There is no need of fanciful guesswork in order to enhance the startling character of the discovery. It seems to show beyond question that the early hunting savages of southernmost South America lived among the representatives of a huge fauna, now wholly extinct, just as was true of the earlier, and far more primitive, hunting savages of Europe.
Save in tropical Africa and in portions of hither and farther India this giant fauna has now everywhere died out. In most regions, and in the earlier stages, man had little or nothing to do with its destruction. But during the last few thousand years he has been the chief factor in the extermination of the great creatures wherever he has established an industrial or agricultural civilization or semicivilization. The big cat he has warred against in self-defense. The elephant in India has been kept tame or half tame. The Old World horse has been tamed and transplanted to every portion of the temperate zones, and to the dry or treeless portions of the torrid zone.
Around the Mediterranean, the cradle of the ancient culture of our race, we have historic record of the process. Over three thousand years ago the Egyptian and Mesopotamian kings hunted the elephant in Syria. A thousand years later the elephant was a beast of war in the armies of the Greeks, the Carthaginians, and the Romans. Twenty-five hundred years ago the lion was a dreaded beast of ravin in the Balkan Peninsula and Palestine, as he was a hundred years ago in North Africa; now he is to be found south of the Atlas, or, nearing extinction, east of the Euphrates. Seemingly the horse was tamed long after the more homely beasts, the cattle, swine, goats, and sheep. He was not a beast for peaceful uses; he was the war-horse, whose neck was clothed with thunder, who pawed the earth when he heard the shouting of the captains. At first he was used not for riding, but to draw the war chariots. Rameses and the Hittites decided their great battles by chariot charges; the mighty and cruel Assyrian kings rode to war and hunting in chariots; the Homeric Greeks fought in chariots; Sisera ruled the land with his chariots of iron; and long after they had been abandoned elsewhere war chariots were used by the champions of Erin. Cavalry did not begin to supersede them until less than a thousand years before our era; and from that time until gunpowder marked the beginning of the modern era the horse decided half the great battles of history.

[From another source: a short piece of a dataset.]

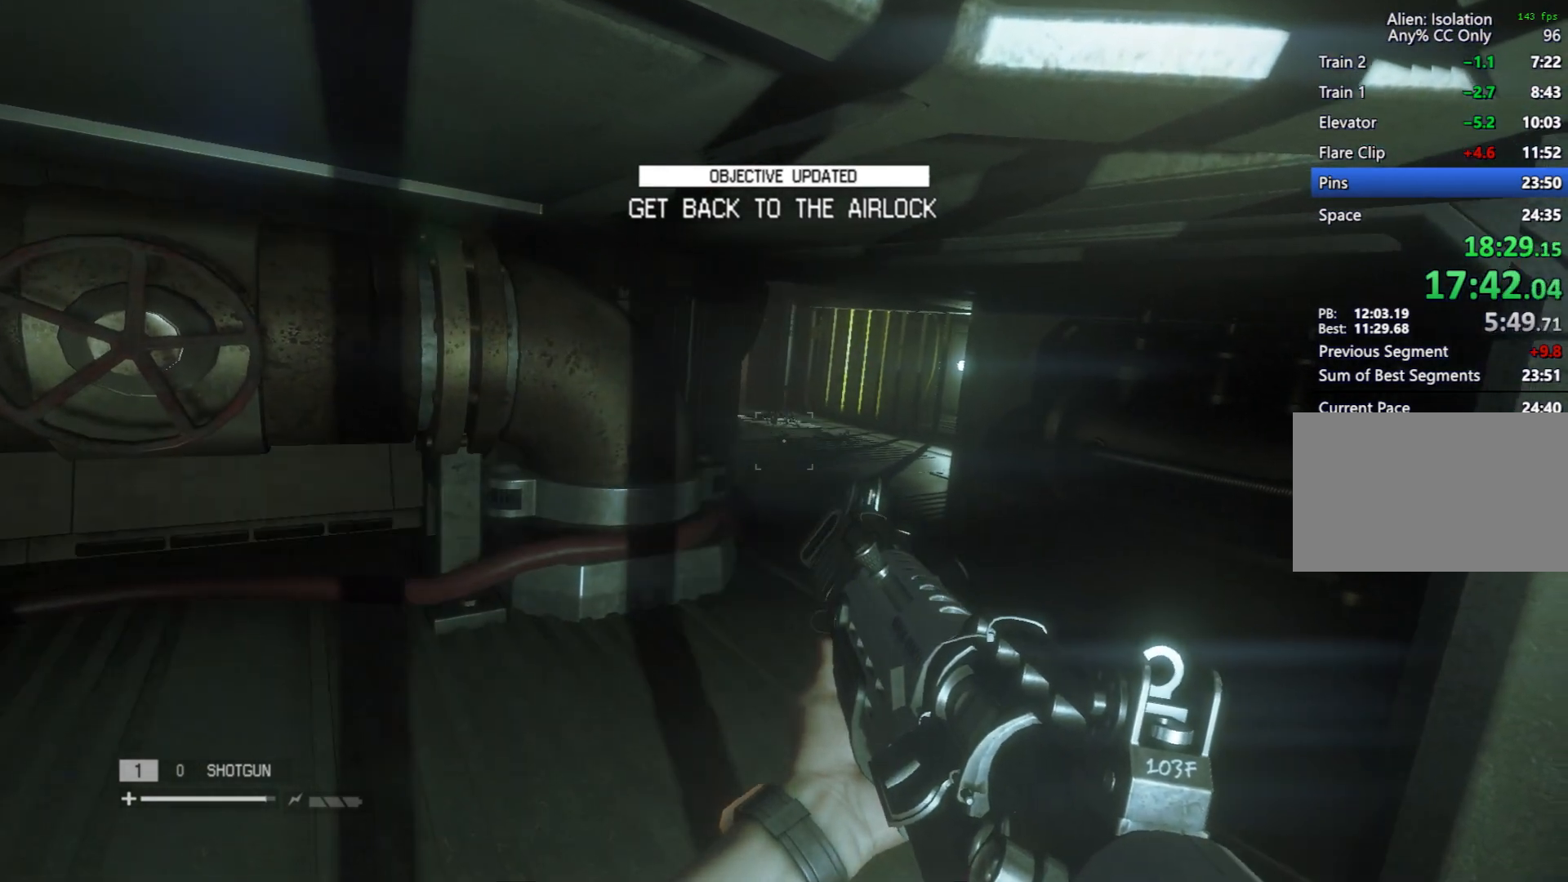
{"keys": [], "mouse": ["right"], "events": []}
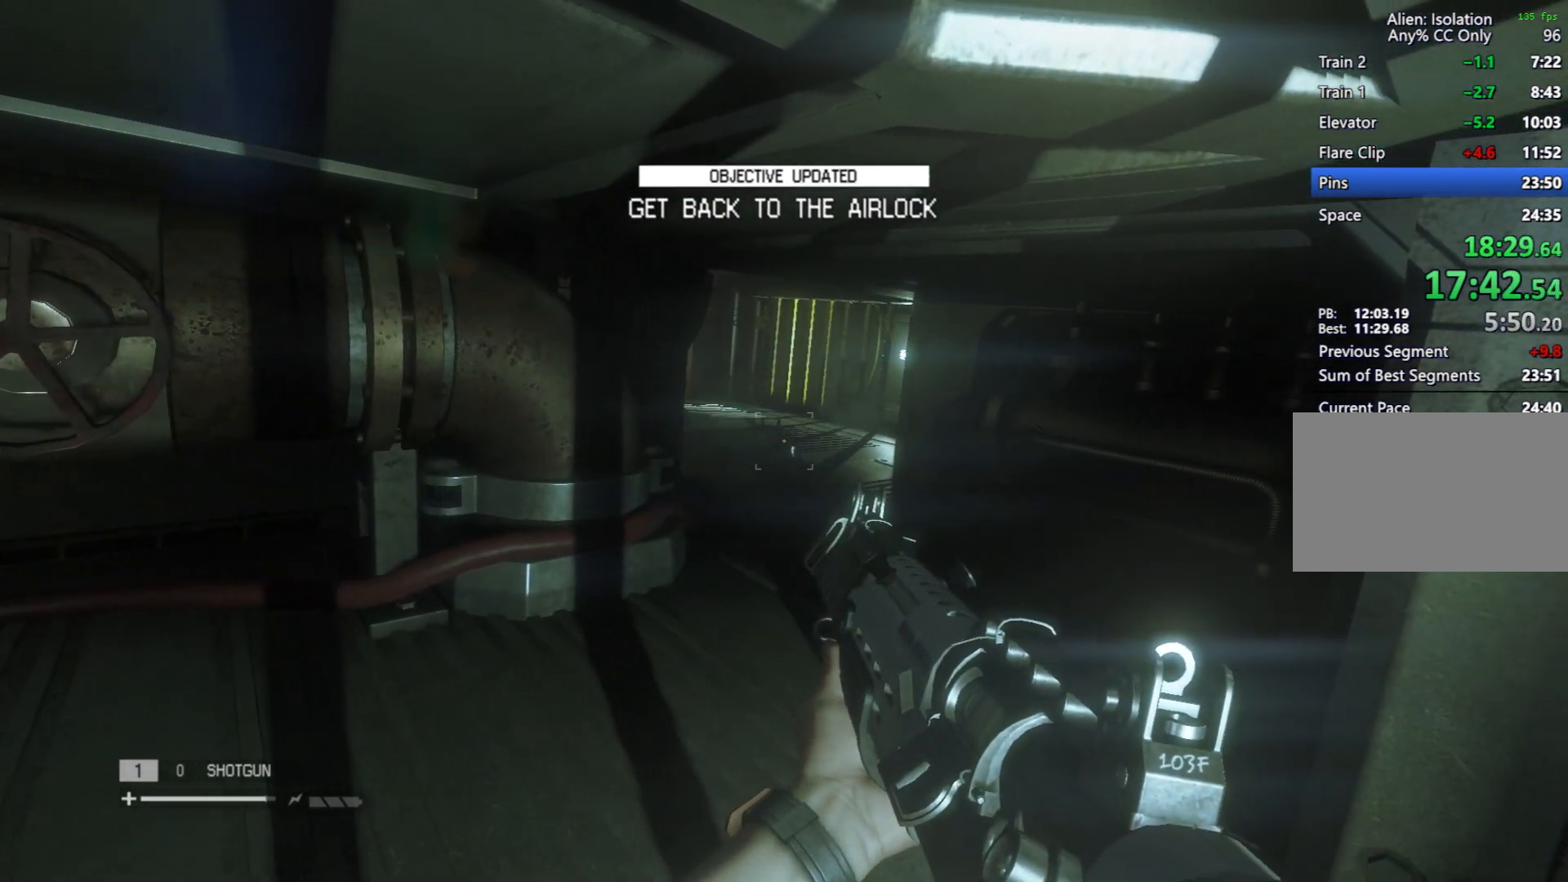
{"keys": [], "mouse": ["right"], "events": [[167, "mouse_left", "down"], [317, "mouse_left", "up"]]}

But with this process primitive man had nothing to do. He was and, in the few remote spots where he still exists unchanged, he is wholly unable even to conceive of systematic war against the lion, or of trying to tame the horse or elephant. These three, alone among the big beasts of the giant fauna in which the age of mammals had culminated, once throve in vast numbers from the Cape of Good Hope and the valley of the Nile northward to the Rhone and the Danube, eastward across India and Siberia, and from Hudson Bay to the Straits of Magellan. They were dominant figures in the life of all the five continents when primitive man had struggled upward from the plane of his ape-like ancestors and had become clearly human. For ages he was too feeble to be as much of a factor in their lives as they were in the lives of one another; and in North America he never became such a factor. The great man-killing cat was his dreaded enemy, to be fought only under the strain of direst need. The horse became a favorite prey when he grew cunning enough to devise snares and weapons. The elephant he feared and respected for its power and occasional truculence, and endeavored to destroy on the infrequent occasions when chance gave an opening to his own crafty ferocity.
All this is true, at the present day, in portions of mid-Africa. I have been with tribes whom only fear or imminent starvation could drive to attack the lion; and I have seen the naked warriors of the Nandi kill the great, maned manslayer with their spears. Again and again, as an offering of peace and good-will, I have shot zebras for natives who greedily longed for its flesh. My son and I killed a rogue elephant bull at the earnest petition of a small Uganda tribe whose crops he had destroyed, whose field watchers he had killed, and whose village he menaced with destruction.
Of all the wonderful great beasts with which primitive man in his most primitive forms has been associated, the three with which on the whole this association was most wide-spread in time and space, were the horse, the lion, and the elephant.
FOOTNOTES:
[1] Professor J. C. Merriam, of the University of California, first studied this fauna. The excavations are now being carried on by Director Frank S. Daggett, of the capital Museum of Los Angeles County. I have spoken above of the vast herds of game encountered over a century ago by Lewis and Clark on the upper Missouri. The journals of these two explorers form an American classic, and they have found a worthy editor in Reuben Gold Thwaites; there could not be an edition more satisfactory from every standpoint—including that of good taste. In anthropology I follow the views of Fairfield Osborne and Ales Hřdlicka; I am not competent to decide as to the points where they differ; and they would be the first to say that some of the hypotheses they advance must be accepted as provisional until our knowledge is greater.